The Hon. S.K. KNOLL (Schubert—Minister for Transport, Infrastructure and Local Government, Minister for Planning) (14:59): Thank you, Mr Speaker, and I thank very much the Independent member for Mount Gambier for his question, and I do note that the question he has asked me publicly in the house today is a question he asks me almost every single day in this chamber privately. Can I say to the member for Mount Gambier, once again, what we said before the election was that we want to put the speed limits back up on country roads alongside of—

The Hon. T.J. Whetstone: Why did you drop them?

The SPEAKER: The Minister for Primary Industries is warned.

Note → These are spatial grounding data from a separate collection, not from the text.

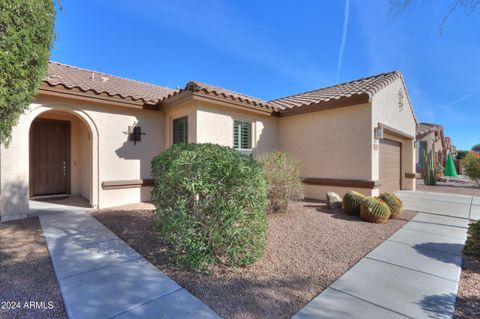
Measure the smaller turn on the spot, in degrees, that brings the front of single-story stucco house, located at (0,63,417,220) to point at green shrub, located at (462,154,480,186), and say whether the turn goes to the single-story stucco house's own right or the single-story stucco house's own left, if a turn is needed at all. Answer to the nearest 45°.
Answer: approximately 45° to the single-story stucco house's own left

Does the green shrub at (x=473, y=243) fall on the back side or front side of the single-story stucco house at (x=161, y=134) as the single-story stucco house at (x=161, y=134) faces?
on the front side

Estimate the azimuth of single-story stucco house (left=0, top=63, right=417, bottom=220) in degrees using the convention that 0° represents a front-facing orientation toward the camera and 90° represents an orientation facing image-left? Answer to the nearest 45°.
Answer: approximately 315°

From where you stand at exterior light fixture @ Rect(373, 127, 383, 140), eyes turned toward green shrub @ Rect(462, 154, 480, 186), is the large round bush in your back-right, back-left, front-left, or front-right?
back-right

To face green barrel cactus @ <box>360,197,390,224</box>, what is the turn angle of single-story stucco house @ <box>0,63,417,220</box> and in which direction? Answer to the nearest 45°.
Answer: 0° — it already faces it

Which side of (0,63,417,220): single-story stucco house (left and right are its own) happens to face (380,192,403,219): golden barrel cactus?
front

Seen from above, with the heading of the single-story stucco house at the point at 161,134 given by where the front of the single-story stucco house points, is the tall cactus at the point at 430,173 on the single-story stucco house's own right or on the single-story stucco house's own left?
on the single-story stucco house's own left

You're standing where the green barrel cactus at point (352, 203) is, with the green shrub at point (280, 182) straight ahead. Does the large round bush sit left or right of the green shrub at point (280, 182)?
left
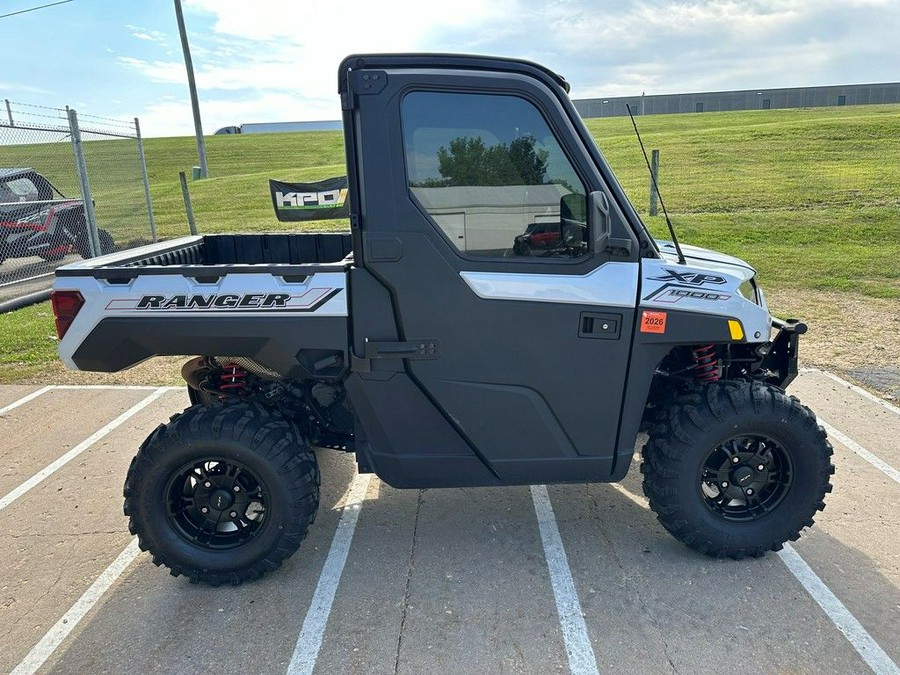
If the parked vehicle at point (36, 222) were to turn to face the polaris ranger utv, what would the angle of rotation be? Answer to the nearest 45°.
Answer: approximately 90° to its left

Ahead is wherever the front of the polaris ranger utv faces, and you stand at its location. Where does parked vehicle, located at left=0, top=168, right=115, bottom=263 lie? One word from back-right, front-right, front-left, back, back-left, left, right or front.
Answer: back-left

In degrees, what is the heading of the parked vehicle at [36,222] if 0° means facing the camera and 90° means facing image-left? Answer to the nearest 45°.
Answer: approximately 90°

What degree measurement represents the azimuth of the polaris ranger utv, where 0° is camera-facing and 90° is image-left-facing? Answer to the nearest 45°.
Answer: approximately 270°

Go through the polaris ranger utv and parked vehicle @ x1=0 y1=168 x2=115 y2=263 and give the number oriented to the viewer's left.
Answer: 1

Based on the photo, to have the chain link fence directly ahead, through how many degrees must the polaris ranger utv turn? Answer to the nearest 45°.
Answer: approximately 135° to its left
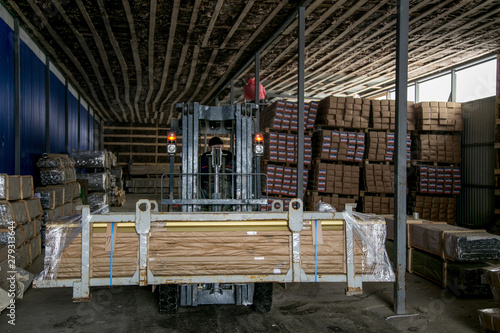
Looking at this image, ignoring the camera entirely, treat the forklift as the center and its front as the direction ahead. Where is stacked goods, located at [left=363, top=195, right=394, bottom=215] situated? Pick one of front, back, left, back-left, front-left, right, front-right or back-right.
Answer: back-left

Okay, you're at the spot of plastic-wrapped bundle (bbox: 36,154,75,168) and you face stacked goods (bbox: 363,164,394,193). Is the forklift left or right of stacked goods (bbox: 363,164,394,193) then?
right

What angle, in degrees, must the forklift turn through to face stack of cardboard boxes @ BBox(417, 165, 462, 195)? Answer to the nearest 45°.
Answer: approximately 135° to its left

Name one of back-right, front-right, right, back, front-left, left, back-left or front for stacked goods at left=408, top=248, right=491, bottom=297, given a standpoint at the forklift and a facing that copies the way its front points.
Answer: left

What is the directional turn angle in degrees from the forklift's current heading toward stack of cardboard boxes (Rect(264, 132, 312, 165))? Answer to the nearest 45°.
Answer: approximately 180°

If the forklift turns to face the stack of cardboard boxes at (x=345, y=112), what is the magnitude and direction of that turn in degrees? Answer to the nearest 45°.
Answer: approximately 135° to its left

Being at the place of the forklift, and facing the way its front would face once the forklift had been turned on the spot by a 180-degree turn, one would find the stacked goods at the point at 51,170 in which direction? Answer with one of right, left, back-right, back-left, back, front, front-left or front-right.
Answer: front-left

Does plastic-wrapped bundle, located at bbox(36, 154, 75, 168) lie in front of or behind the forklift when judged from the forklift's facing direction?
behind

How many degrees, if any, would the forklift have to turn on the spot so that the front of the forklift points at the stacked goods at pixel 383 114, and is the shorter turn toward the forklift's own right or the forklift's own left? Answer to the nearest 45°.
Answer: approximately 135° to the forklift's own left

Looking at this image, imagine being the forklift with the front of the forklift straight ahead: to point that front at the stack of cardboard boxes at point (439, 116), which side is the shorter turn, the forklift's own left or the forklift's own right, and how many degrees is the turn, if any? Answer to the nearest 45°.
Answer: approximately 135° to the forklift's own left

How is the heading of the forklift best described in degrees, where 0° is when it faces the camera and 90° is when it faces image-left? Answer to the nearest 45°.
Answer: approximately 0°

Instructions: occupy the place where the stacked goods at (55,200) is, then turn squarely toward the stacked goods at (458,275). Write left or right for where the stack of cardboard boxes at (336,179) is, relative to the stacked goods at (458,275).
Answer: left

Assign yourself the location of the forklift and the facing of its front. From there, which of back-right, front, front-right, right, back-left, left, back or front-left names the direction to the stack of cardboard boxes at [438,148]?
back-left
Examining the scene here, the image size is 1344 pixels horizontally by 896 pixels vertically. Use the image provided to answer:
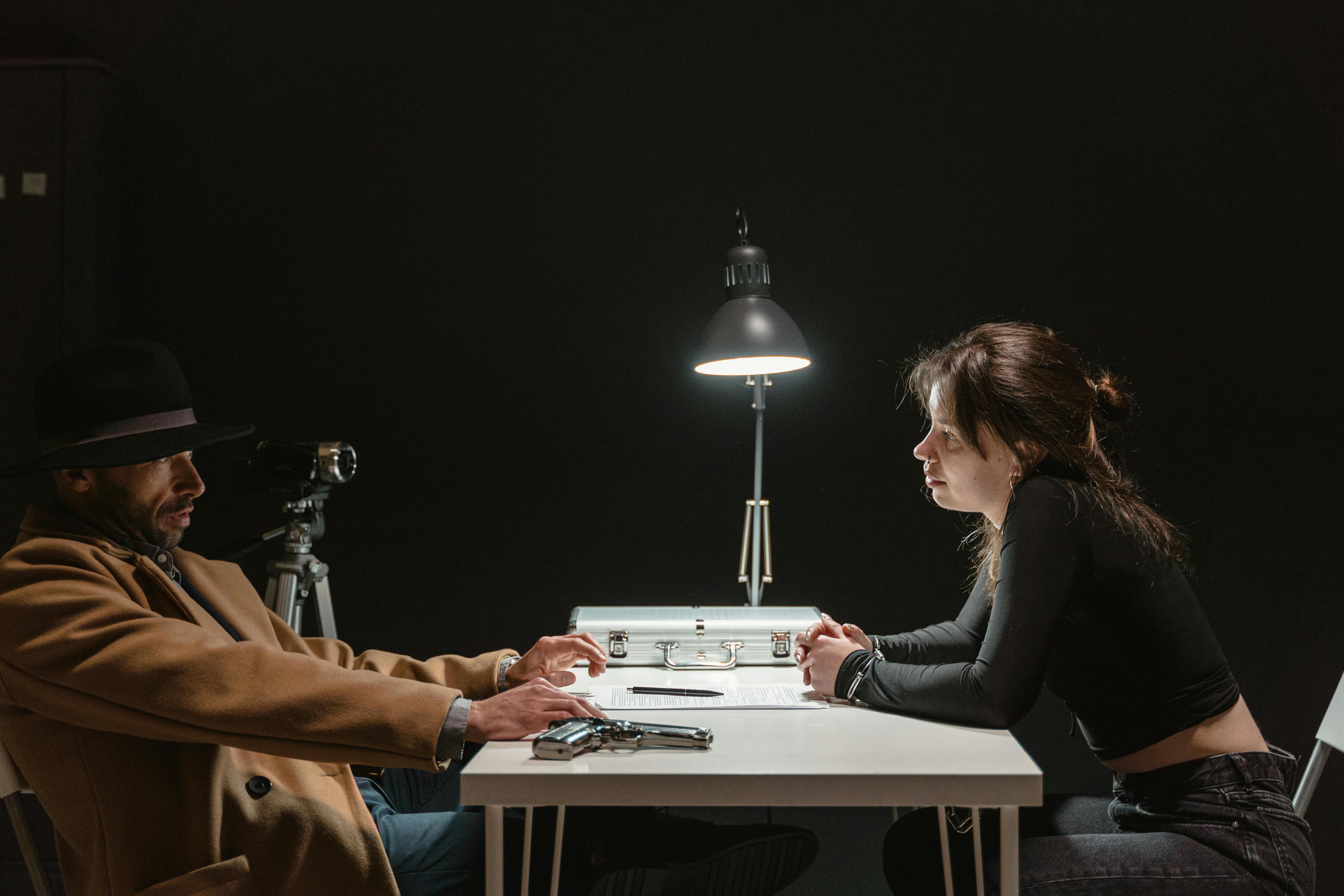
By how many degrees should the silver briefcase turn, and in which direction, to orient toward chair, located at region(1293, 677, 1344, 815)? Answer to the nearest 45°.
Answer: approximately 90° to its left

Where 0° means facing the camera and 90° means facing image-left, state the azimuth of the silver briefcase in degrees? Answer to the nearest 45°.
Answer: approximately 0°

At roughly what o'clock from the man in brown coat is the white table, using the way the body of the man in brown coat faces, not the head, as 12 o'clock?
The white table is roughly at 1 o'clock from the man in brown coat.

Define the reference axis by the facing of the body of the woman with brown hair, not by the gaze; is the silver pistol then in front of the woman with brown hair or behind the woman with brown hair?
in front

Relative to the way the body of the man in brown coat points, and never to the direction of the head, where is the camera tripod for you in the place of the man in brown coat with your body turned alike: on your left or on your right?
on your left

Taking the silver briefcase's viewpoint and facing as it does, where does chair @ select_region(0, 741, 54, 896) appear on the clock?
The chair is roughly at 2 o'clock from the silver briefcase.

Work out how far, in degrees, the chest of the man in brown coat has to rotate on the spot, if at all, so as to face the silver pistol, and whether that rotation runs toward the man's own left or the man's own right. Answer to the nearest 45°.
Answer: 0° — they already face it

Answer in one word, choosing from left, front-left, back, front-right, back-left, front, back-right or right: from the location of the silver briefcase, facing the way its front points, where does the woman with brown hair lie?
front-left

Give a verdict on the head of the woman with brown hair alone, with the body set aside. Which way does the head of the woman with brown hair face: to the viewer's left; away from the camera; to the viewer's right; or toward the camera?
to the viewer's left

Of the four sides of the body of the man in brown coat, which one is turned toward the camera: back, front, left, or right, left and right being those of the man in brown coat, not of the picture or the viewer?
right

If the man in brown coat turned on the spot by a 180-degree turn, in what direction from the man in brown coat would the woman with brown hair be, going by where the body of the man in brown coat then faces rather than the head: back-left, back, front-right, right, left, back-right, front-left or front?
back

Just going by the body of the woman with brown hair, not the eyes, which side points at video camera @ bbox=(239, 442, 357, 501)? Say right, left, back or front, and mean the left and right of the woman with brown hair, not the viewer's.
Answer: front

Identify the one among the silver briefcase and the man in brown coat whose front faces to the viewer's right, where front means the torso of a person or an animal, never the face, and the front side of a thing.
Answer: the man in brown coat

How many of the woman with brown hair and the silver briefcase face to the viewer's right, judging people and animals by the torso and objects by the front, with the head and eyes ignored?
0

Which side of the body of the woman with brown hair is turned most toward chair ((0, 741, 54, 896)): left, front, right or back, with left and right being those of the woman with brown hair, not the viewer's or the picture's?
front

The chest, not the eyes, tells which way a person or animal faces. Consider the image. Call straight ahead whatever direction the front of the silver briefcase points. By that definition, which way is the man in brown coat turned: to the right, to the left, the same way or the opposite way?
to the left

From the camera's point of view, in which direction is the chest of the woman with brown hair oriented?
to the viewer's left

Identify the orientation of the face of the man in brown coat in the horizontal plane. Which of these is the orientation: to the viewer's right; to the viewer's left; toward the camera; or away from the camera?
to the viewer's right
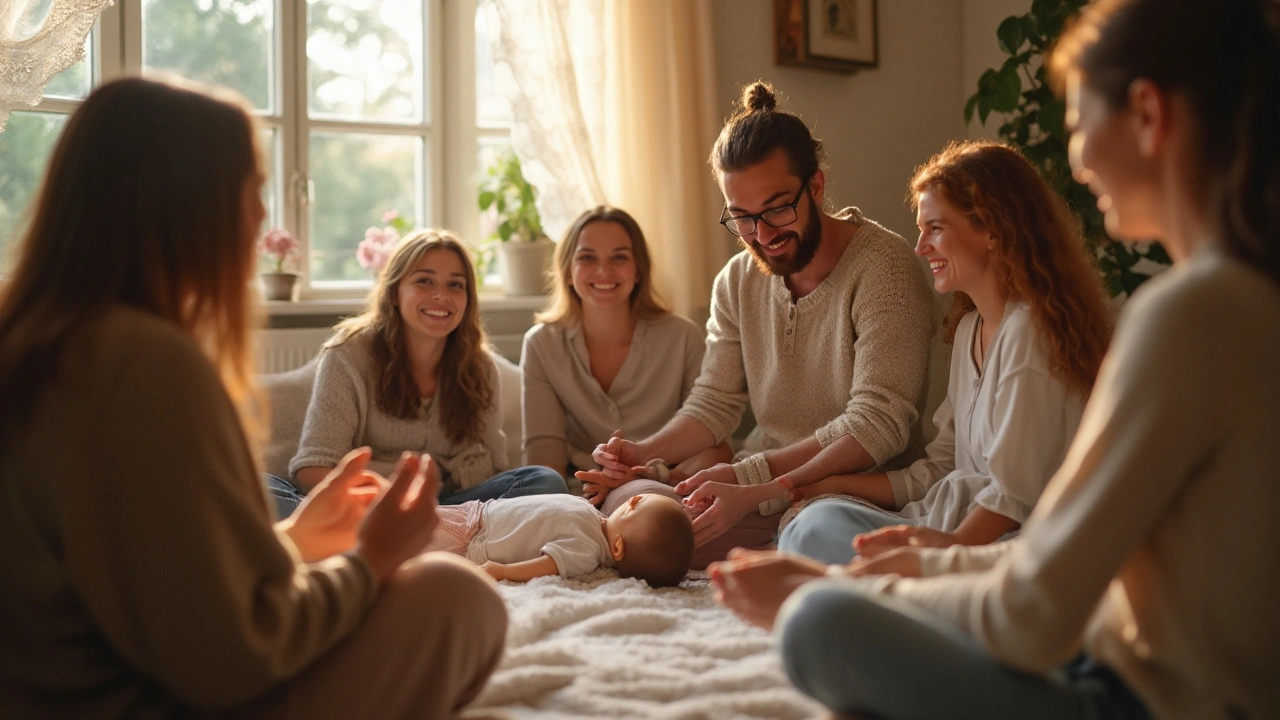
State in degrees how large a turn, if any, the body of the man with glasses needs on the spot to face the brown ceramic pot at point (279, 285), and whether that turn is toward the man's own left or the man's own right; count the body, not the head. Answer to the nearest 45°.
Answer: approximately 90° to the man's own right

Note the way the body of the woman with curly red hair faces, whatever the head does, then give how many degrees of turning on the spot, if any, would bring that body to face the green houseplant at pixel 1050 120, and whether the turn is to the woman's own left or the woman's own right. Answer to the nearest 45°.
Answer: approximately 90° to the woman's own right

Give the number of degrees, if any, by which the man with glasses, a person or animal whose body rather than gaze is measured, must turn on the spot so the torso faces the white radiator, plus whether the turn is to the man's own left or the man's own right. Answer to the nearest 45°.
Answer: approximately 90° to the man's own right

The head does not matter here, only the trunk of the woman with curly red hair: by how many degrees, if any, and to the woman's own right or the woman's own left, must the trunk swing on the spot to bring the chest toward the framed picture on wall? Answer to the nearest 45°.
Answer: approximately 90° to the woman's own right

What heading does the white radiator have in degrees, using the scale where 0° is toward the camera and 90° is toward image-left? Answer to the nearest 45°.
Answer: approximately 0°

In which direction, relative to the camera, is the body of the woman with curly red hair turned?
to the viewer's left

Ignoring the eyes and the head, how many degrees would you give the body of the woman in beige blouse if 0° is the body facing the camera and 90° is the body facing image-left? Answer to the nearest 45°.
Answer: approximately 0°
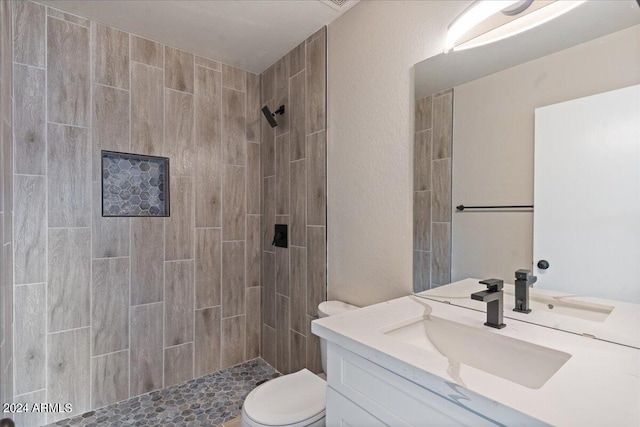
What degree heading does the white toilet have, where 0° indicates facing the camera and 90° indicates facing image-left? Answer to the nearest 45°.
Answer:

The Hon. S.K. KNOLL: —reinvesting in country roads—

The Hon. T.J. Whetstone interjecting:

The SPEAKER: The Minister for Primary Industries is warned for a second and final time. I ask the Minister for Primary Industries to please be quiet so that I can hear his colleague answer the question.

Members interjecting:

The SPEAKER: The Minister for Primary Industries and the member for Lee, if you are going to continue arguing, please do so outside the chamber.

The Hon. S.K. KNOLL: What I am really excited to talk to the member for Mount Gambier about is the investment that this government is making in and around his electorate in the South-East of South Australia in relation to the Penola bypass, in relation to Clay Wells Road, in relation to a whole series of promises that we are undertaking in his electorate, including recent upgrades that have been undertaken on the roads he has mentioned in his question.

The answer is that once the roads are in a significantly good enough condition by reinvesting them through our Royalties for Regions scheme, and they are considered safe for a higher speed limit, we will be putting the speed limit back up.